Your instructions ::
From top to bottom, print the listing word for word and skip any pictures it contains.

Data for this exercise START

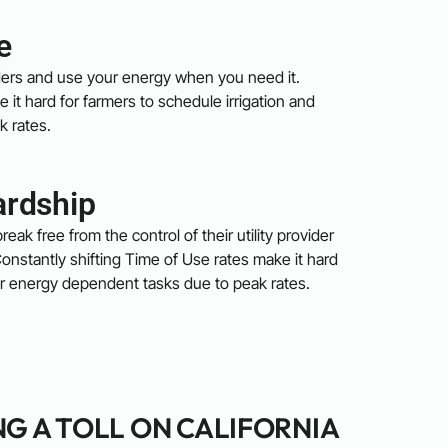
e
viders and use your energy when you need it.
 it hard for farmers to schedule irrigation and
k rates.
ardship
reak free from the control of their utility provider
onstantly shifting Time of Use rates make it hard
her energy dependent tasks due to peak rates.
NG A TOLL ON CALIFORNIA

Data for this exercise END

Answer area ::
e
viders and use your energy when you need it.
 it hard for farmers to schedule irrigation and
k rates.
ardship
reak free from the control of their utility provider
onstantly shifting Time of Use rates make it hard
her energy dependent tasks due to peak rates.
NG A TOLL ON CALIFORNIA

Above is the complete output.